Text excerpt.
PESHAWAR: A major shift in the health department’s drug procurement policy for public sector hospitals in 2024-25 has saved almost half of the costs reported last year, say officials.

They told Dawn that the health department had streamlined the drug procurement process for hospitals after a misappropriation of Rs1.9 billion was reported from a total purchase of Rs5.5 billion last year.

The officials said in 2023-24, the department purchased Rs5 billion medicines before an inquiry unearthed embezzlement in funds that led to changes in the drug procurement strategy.

They said a major shift in the benchmark pricing strategy of the Medicine Coordination Cell played a pivotal role in the savings reported in 2024-25 compared to the previous financial year 2023-24 during which the benchmark was based on the maximum retail price (MRP), causing a huge financial loss to the government.

Officials say health department streamlined drug procurement process

The officials said this year, the department purchased Rs6 billion medicines for primary and secondary health centres through MCC, which was a health department body tasked with procuring drugs and medical supplies.

They added that the benchmark for the selection of goods was fixed by criteria that required the trade price to be at least 15 per cent lower and at most 45 per cent lower than the prevailing market price of the items.

The officials said the adjustment to the trade price by MCC for the current fiscal enabled the health department to secure medicines and medical supplies at prices that were more reflective of the actual market value and thus, ensuring better value for taxpayers’ money.

They added that in the latest procurement, the MCC achieved significant progress in streamlining the process, which not only led to major savings but also ensured the procurement of high-quality medicines and medical supplies.

The officials said the procurement process was executed by carefully selected committees whose members were chosen based on their integrity, honesty, and vast experience, which reinforced public trust and ensured that the selection of medicines and medical supplies was conducted with the utmost professionalism.

They said the products selected in the current fiscal were sourced at rates almost 80 per cent lower than those of the previous year, and that price reduction translated into considerable savings, which was expected to significantly alleviate the financial burden on public health resources.

Supplied records.
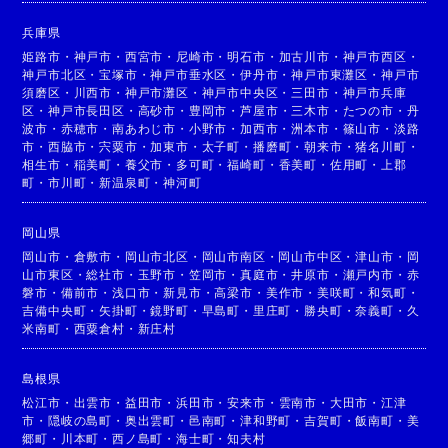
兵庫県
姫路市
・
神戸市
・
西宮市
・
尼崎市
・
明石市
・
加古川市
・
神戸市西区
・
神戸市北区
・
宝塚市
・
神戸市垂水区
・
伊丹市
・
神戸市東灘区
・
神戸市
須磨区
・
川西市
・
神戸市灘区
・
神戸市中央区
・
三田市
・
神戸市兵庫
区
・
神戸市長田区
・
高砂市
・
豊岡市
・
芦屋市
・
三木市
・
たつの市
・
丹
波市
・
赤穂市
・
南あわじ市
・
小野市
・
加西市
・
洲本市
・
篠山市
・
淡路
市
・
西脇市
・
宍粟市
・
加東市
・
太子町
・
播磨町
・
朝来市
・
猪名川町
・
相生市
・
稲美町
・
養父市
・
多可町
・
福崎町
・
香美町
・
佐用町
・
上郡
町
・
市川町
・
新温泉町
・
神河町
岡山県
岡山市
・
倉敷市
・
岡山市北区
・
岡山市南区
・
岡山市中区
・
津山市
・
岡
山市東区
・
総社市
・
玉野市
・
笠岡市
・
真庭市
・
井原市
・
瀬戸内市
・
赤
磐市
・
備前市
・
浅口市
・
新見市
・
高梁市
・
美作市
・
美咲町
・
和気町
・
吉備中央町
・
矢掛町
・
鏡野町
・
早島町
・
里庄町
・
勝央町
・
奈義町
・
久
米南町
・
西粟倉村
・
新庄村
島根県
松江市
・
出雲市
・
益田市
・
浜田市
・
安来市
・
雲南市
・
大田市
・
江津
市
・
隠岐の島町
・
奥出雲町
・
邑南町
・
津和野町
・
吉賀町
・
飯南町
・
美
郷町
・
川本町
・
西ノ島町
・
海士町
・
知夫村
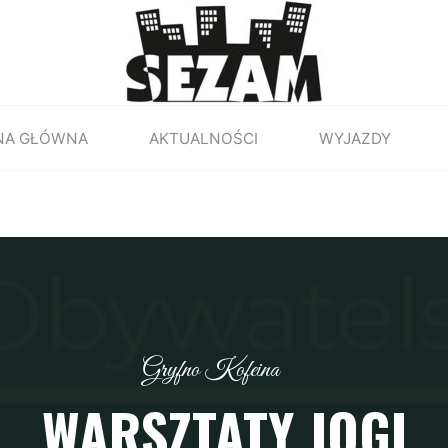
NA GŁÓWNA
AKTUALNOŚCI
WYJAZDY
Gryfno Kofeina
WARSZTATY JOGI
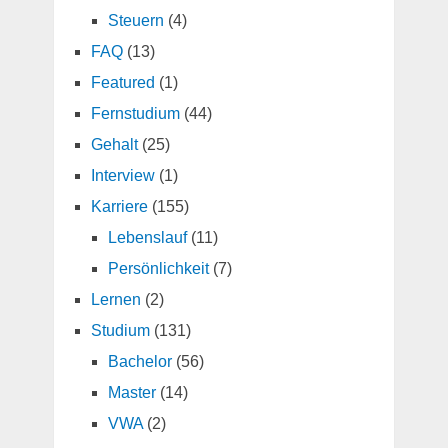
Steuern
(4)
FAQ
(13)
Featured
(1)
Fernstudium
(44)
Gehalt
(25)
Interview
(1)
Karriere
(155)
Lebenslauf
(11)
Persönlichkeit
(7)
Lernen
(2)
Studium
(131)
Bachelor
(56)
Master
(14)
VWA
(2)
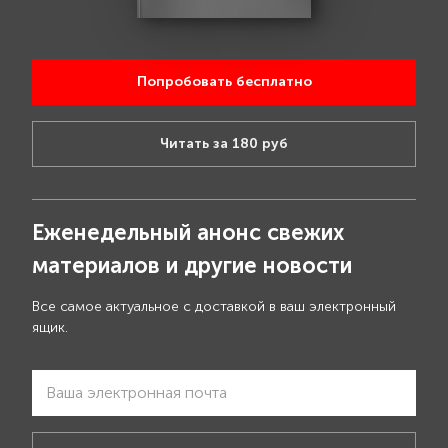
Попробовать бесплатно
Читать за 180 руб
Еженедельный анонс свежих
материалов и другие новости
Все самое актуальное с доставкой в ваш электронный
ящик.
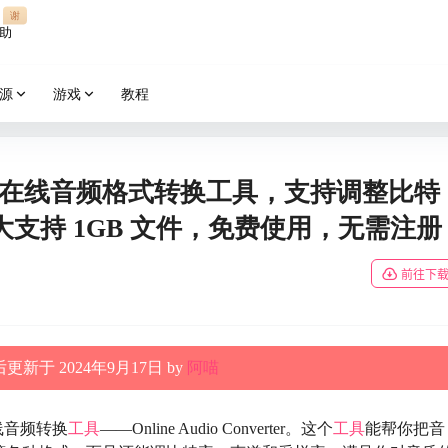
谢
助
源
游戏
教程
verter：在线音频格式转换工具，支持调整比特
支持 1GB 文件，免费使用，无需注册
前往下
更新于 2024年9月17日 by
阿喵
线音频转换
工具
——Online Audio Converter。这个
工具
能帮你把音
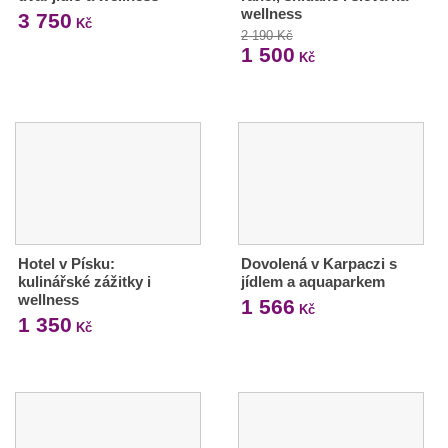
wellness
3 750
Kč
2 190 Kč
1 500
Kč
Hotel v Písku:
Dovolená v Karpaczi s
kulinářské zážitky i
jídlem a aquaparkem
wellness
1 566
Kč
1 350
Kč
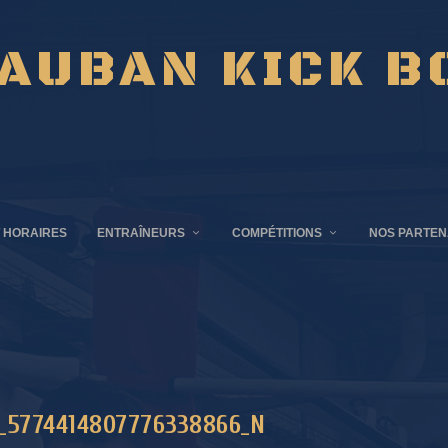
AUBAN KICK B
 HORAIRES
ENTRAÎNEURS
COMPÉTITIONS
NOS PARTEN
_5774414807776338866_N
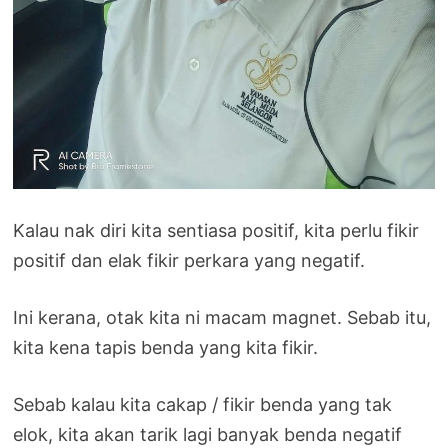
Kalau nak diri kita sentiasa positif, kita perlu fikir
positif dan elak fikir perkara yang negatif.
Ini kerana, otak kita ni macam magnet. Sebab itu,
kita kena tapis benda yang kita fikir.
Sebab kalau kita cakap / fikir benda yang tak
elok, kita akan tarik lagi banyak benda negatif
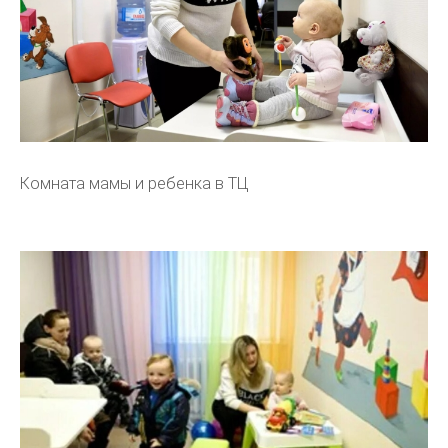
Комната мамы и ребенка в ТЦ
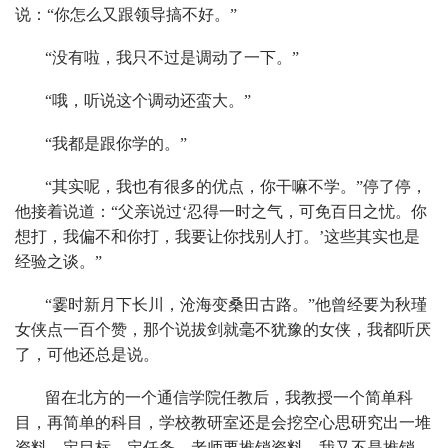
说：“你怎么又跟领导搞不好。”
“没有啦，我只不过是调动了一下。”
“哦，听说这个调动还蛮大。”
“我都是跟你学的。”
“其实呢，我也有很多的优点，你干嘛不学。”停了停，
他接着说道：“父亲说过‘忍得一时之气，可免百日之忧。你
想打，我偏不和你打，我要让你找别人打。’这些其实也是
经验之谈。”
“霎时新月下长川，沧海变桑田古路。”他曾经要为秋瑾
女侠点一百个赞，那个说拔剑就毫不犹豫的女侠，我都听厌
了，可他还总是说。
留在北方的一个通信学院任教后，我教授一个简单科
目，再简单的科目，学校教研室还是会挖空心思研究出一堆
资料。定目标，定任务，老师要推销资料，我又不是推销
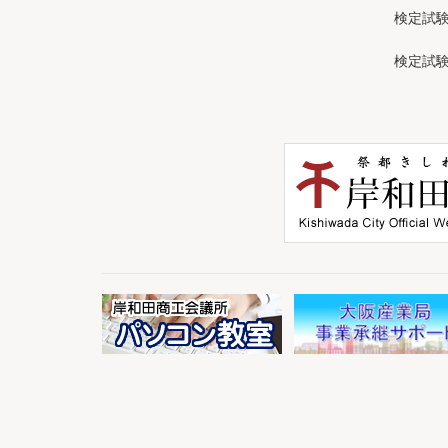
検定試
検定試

--

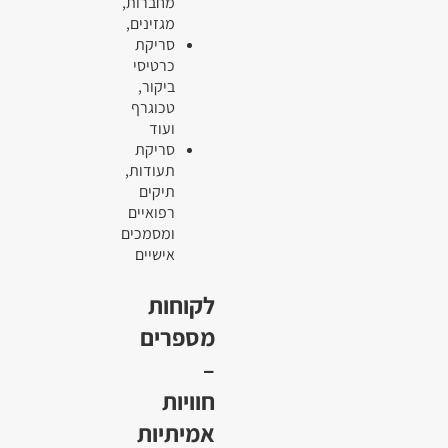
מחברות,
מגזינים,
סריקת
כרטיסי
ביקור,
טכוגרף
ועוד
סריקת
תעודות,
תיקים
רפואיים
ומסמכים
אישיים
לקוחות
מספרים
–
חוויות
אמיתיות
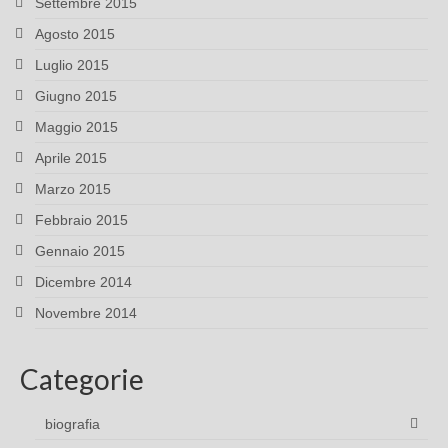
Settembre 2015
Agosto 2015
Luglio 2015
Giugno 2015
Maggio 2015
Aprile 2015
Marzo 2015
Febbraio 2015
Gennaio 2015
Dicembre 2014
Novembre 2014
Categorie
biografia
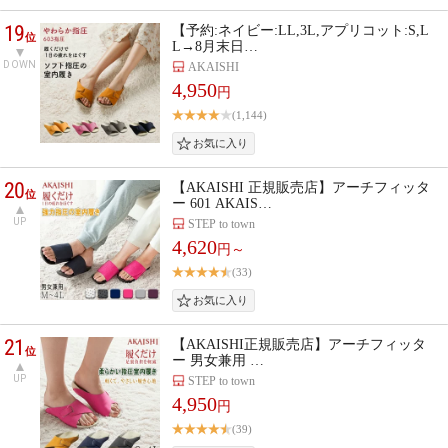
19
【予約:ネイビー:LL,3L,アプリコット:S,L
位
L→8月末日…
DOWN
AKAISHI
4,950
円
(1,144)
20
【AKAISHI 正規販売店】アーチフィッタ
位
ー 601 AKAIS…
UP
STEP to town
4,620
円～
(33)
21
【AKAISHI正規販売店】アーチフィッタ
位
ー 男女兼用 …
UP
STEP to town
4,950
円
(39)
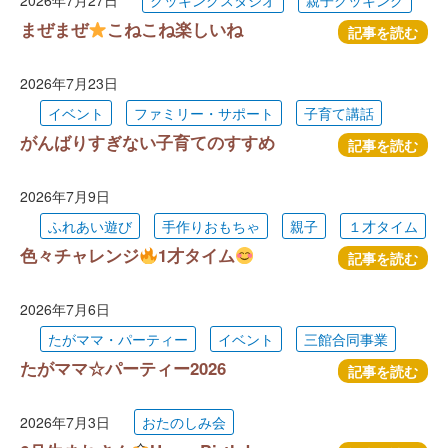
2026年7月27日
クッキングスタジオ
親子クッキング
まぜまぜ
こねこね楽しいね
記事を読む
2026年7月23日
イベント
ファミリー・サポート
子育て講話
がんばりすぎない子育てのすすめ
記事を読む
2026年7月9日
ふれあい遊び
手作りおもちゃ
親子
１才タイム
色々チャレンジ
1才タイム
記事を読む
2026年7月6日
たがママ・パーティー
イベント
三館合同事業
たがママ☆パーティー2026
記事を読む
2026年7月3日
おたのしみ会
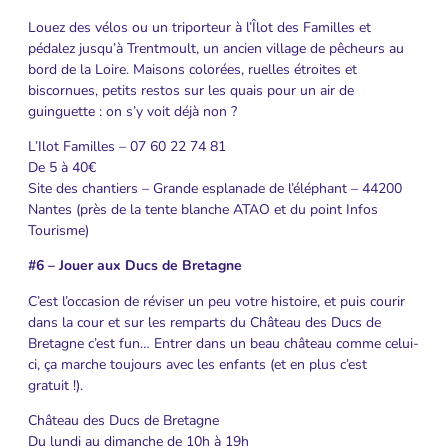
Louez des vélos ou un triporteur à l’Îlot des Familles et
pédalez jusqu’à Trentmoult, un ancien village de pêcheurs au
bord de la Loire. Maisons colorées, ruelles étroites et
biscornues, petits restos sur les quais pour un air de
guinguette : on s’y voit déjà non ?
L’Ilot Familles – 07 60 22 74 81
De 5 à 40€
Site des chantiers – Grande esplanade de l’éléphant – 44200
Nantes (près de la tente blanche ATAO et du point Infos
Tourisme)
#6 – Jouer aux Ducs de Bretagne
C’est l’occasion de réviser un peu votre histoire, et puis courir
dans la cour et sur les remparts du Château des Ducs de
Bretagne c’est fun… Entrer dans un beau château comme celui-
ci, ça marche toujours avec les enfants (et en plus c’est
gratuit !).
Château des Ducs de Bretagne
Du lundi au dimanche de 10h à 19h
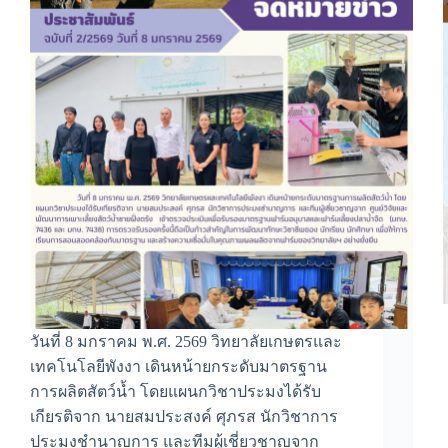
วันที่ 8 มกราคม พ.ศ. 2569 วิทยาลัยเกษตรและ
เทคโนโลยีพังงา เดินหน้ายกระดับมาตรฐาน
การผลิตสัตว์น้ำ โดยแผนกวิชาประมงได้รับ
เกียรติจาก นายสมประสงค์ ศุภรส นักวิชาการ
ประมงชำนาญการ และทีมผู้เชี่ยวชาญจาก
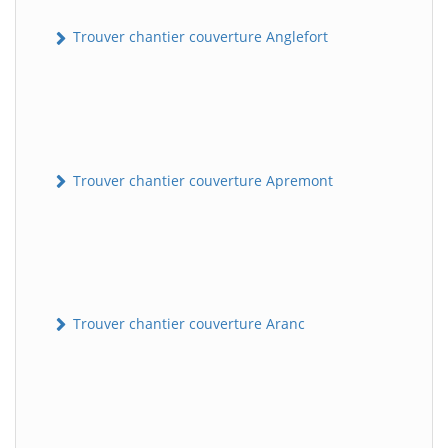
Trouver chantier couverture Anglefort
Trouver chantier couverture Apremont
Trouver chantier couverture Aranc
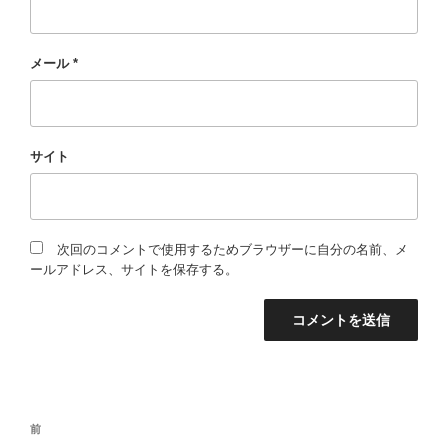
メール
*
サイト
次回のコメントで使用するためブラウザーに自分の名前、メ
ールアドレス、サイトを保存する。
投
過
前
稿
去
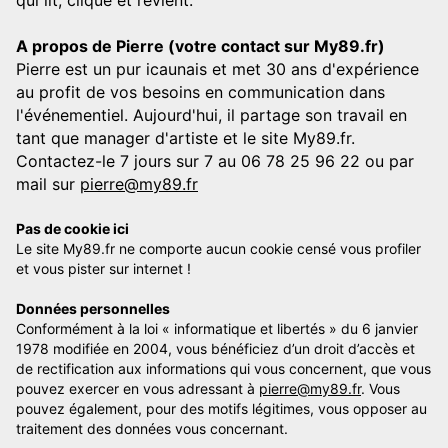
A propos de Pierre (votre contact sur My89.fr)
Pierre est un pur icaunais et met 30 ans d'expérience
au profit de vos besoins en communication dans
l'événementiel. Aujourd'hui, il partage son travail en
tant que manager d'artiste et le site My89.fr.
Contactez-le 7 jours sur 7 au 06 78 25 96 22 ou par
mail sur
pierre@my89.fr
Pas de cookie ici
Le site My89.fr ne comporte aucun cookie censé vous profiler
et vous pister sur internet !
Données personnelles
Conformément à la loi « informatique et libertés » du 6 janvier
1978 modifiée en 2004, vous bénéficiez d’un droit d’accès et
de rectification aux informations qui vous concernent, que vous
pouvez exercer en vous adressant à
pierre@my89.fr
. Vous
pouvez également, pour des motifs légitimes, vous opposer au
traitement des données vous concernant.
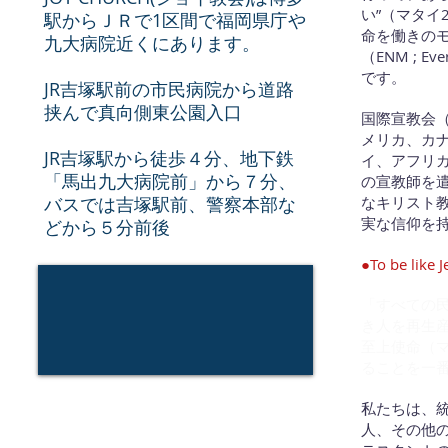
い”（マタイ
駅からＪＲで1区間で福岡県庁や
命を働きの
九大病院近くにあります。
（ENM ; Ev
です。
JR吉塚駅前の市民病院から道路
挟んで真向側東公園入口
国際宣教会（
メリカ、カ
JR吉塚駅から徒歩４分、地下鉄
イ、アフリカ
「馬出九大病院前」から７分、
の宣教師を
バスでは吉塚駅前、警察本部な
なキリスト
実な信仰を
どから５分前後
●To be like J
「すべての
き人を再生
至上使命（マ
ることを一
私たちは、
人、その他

...

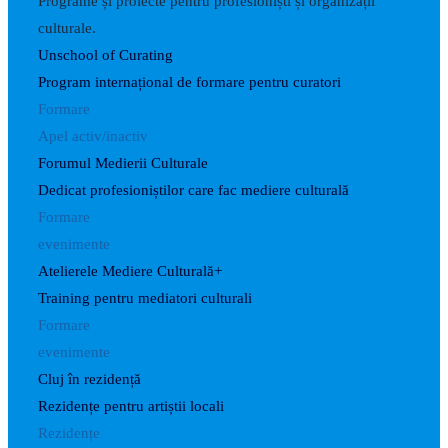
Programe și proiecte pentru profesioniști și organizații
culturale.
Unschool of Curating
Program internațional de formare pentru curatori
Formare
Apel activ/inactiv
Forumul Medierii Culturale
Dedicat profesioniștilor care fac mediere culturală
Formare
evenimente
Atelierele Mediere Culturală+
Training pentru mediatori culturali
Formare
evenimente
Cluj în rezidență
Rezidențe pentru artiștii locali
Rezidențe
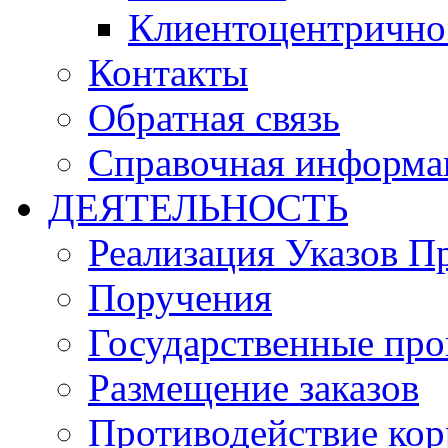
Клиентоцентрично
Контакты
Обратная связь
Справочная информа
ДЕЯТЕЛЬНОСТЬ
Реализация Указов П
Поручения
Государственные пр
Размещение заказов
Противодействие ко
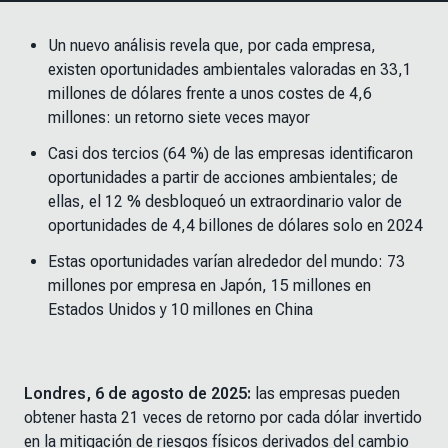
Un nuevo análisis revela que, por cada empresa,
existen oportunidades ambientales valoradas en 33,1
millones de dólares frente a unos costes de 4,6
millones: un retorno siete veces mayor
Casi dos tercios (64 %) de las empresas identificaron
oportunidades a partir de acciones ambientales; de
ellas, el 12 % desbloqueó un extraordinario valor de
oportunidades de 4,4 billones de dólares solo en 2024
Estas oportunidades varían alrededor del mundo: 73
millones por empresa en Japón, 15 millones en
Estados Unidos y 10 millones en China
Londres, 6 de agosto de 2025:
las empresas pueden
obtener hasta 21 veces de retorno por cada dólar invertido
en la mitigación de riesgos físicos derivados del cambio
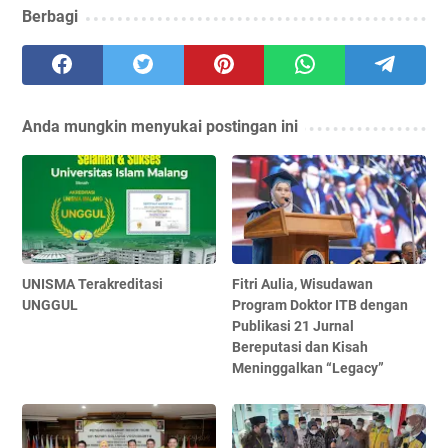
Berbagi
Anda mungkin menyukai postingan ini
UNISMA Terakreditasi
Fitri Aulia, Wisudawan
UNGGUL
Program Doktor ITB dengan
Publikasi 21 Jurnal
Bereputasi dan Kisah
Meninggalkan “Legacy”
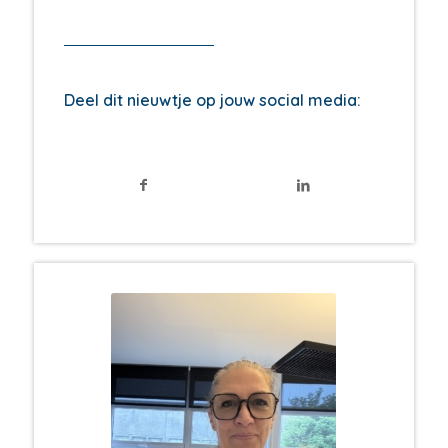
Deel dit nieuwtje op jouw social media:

Work order 1. Can you condense the paragraph of the drug procurement article that begins "They added that the benchmark" into a single shorter sentence?
Work order 2. Extract from the drug procurement article the passage from "They said a" up to and including "to the government.".
Work order 3. Could you extend the drug procurement article, picking up after its final sentence?

Exercise response 1. The benchmark for selecting goods required an item's trade price to be between 15 and 45 percent below its prevailing market price.

Exercise response 2.
They said a major shift in the benchmark pricing strategy of the Medicine Coordination Cell played a pivotal role in the savings reported in 2024-25 compared to the previous financial year 2023-24 during which the benchmark was based on the maximum retail price (MRP), causing a huge financial loss to the government.

Exercise response 3.
The officials said all products selected this year were also a testament to the MCC’s commitment to quality, as all items were either sourced from US FDA-approved manufacturers, stringent regulatory authorities, European suppliers, or recognised brand leaders in Pakistan.

“This focus on quality ensures that healthcare facilities in Khyber Pakhtunkhwa have access to reliable, effective, and internationally recognized medicines and medical products, thereby improving patient care across the province,” an official told Dawn.

He said by optimising the procurement process and introducing cost-saving measures, the department had saved nearly 50 per cent compared to the previous financial year.

“These savings will enable the health department to allocate more resources toward enhancing overall healthcare infrastructure while maintaining a focus on delivering high-quality medical care to the people of the province,” he said.

The officials claimed that the MCC’s efforts to improve its procurement strategies reflected the province’s determination to meet the growing healthcare needs of its population, ensuring that funds are spent wisely and effectively.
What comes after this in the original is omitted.